Она крепко провела ладонью по лбу и промолвила:

– Это верно.

Александр пожал плечами:

– Слишком верно на мой вкус. У искусства есть еще одна важная цель. Оно направлено против главной вражды, которая исходит не от природы, а от времени. Полное уничтожение приходит от бега мигов, а искусство пытается открутить назад, поймать неуловимое. До искусства все проваливалось в бездну, сейчас иной раз кажется, что хоть что-то да остается. В этом, быть может, и проявляется Святой Дух.

– Где достать эту книгу? – спросила она.

Он пожал плечами:

– Я никогда не видел Федорова в виде книги. Это были просто пачки папиросной бумаги, которыми обменивались интеллигенты. Большевики вряд ли ее издадут: все-таки там говорится о таких вещах, перед которыми весь их диалектический материализм звучит, как детский лепет.

Он посмотрел на часы. Она проследила его взгляд:

– Да, надо одеваться. Отвернись!

Он хмыкнул. После тех форм близости, которым они только что предавались, такая вдруг стыдливость. Взгляд исподлобья. А, вот в чем дело, опять заманивает в свою ловушку. «Ну, что же ты мне не даешь спокойно одеться?» Медлительное, но все нарастающее разгорание.

– Ну, вот вы опять, сэр, – проговорила она, как бы пытаясь томной уловкой свалить на него то, в чем она сама была повинна.

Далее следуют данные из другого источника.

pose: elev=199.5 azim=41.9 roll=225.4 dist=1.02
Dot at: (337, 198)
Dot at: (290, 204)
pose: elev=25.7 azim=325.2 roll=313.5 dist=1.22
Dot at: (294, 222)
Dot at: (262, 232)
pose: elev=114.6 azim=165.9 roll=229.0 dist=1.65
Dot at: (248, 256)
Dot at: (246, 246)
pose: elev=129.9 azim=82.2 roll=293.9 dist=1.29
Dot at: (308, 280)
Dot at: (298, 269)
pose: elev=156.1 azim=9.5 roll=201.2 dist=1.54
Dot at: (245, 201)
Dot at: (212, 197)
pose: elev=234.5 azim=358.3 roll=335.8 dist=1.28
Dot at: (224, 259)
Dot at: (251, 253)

Он уже заметил, что она во время секса переходит на «вы», то есть использует «sir» и сослагательное наклонение глагола «will». – Вы же собирались слушать дальше откровения бедной Норы.

– Вам ничто не мешает, мэм, продолжать свой рассказ, – сказал он, начиная свое «опять».

Она удивилась:

– Вы полагаете, что я могу продолжать рассказ о бедной Норе, когда вы вот так меня лягушкой под собой распластали?

Он был настойчив:

– Я должен все знать об этой бедняжке, которую так мучают мужчины!

Она стала продолжать.

В принципе, самая драматическая глава уже рассказана. Остались лишь рутинная академическая карьера да археологические экспедиции к Полумесяцу Плодородия. Четыре года назад Нора познакомилась на Кипре с бейрутским молодым человеком по имени Омар Мансур. Они отправились вместе в Париж и вдруг поженились.

– У них есть дети? – спросил он с некоторым нажимом.

– У нее есть десятилетний сын, он воспитывается в Швейцарии.

– Кто его отец? – Снова конвульсия ревности пронзила его тело от макушки до всех кончиков.